GIVEN TEXT>

|
Digital composition from the guitarist for New York trio
San
Agustin (previous releases available through Road
Cone, Family
Vineyard and Table
of the Elements). The understated improvisational nature
of that group's work filters through in the deceptively
random-generated feel of these carefully treated field
recordings from the southern United States and New Mexico.
Everyday occurrences are recreated and recast in a shimmering,
scraping fogbank of sound that approximates something
like the oblique process of memory. Operating alongside
the loose boundaries of composers such as Brandon LaBelle
and Bernhard Günter, David Daniell
brings a richness and depth of field to this compositional
style from his other playing situations and so surpassing
the genre to find something personal and unique.
"If it's initially difficult
to identify these two pieces as based on location recordings,
you may just have to take David Daniell's word for it. But
whether or not these pieces aurally signify the times and
locations specified in their titles, they do speak to a
steely-unto-meditative concentration and an obsession with
the irreducibility of individual sound events—the non-identity
of the similar. All of which moves... gradually, gracefully...
to conclude in an earthy layer of strings. These are largely
abstract landscapes in which space is a blessed given."

TASK REQUIREMENTS>
Continue the description of David Daniell's field-recording release from the point where it stops. The records that come next are separate material with no connection to the text above.

DATA RECORDS>

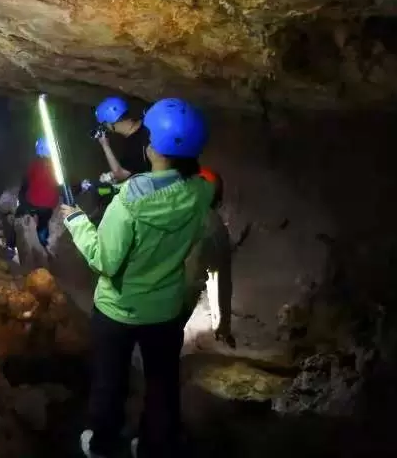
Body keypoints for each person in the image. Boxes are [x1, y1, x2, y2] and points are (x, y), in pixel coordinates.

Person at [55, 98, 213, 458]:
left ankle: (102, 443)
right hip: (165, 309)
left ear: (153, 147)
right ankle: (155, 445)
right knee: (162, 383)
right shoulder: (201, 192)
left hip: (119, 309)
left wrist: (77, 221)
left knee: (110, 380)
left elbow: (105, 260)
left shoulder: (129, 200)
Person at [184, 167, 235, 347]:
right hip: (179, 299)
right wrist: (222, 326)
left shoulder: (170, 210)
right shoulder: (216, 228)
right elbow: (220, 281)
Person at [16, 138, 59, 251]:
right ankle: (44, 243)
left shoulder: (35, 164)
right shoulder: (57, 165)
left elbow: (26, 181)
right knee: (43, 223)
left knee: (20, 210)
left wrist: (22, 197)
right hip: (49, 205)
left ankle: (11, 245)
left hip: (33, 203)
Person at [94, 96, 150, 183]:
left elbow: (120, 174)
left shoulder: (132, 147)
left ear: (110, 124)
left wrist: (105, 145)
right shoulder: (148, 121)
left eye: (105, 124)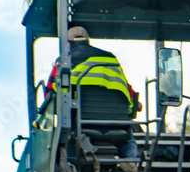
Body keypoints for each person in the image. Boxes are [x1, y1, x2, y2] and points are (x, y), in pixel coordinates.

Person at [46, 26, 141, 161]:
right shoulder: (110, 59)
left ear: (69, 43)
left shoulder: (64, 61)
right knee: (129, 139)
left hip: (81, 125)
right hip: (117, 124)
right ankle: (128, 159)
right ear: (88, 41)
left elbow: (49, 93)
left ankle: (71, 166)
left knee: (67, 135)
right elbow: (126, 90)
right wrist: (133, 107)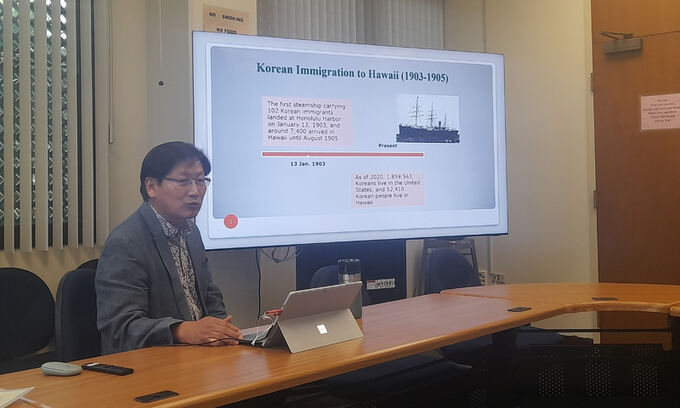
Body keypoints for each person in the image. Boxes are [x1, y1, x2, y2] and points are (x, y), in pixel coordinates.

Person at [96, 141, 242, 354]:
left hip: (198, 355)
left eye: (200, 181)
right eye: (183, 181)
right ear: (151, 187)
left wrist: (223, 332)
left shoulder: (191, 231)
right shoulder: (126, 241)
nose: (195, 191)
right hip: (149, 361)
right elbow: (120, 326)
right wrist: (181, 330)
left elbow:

REPLY TO THE TASK>
- David
Grubbs
"The tonal modulations give
a nocturnal touch to this work that sometimes is close to
Steve Roden's 'Crop Circles' for the mantra-like quality
of the sounds, for the meditative dimension of the percussive
effects and of the background interferences suspended between
silence and small sonic events."
(click
for full review)
- Blow
Up Magazine
"David Daniell uses carefully
treated field recordings along the highways or roads from
the southern United States and New Mexico, to come up with
two long compositions in which carefully and gracefully
interwoven soundscapes play the major part... the soundlevel
is very low and the changes are minimal, which gives the
listener the impression of great distances and large abstract
landscapes."
- Phosphor
Magazine
"A complete and hermetic audio
environment is achieved within the extremely rewarding sonic
detritus to be found on sem. These two complementary
pieces contain the kind of compositional moves made only
by the obsessive and the obsessed. Each new listen reveals
detail and motion not noticed the previous time. A very
gentle provocation; a very musical non-music."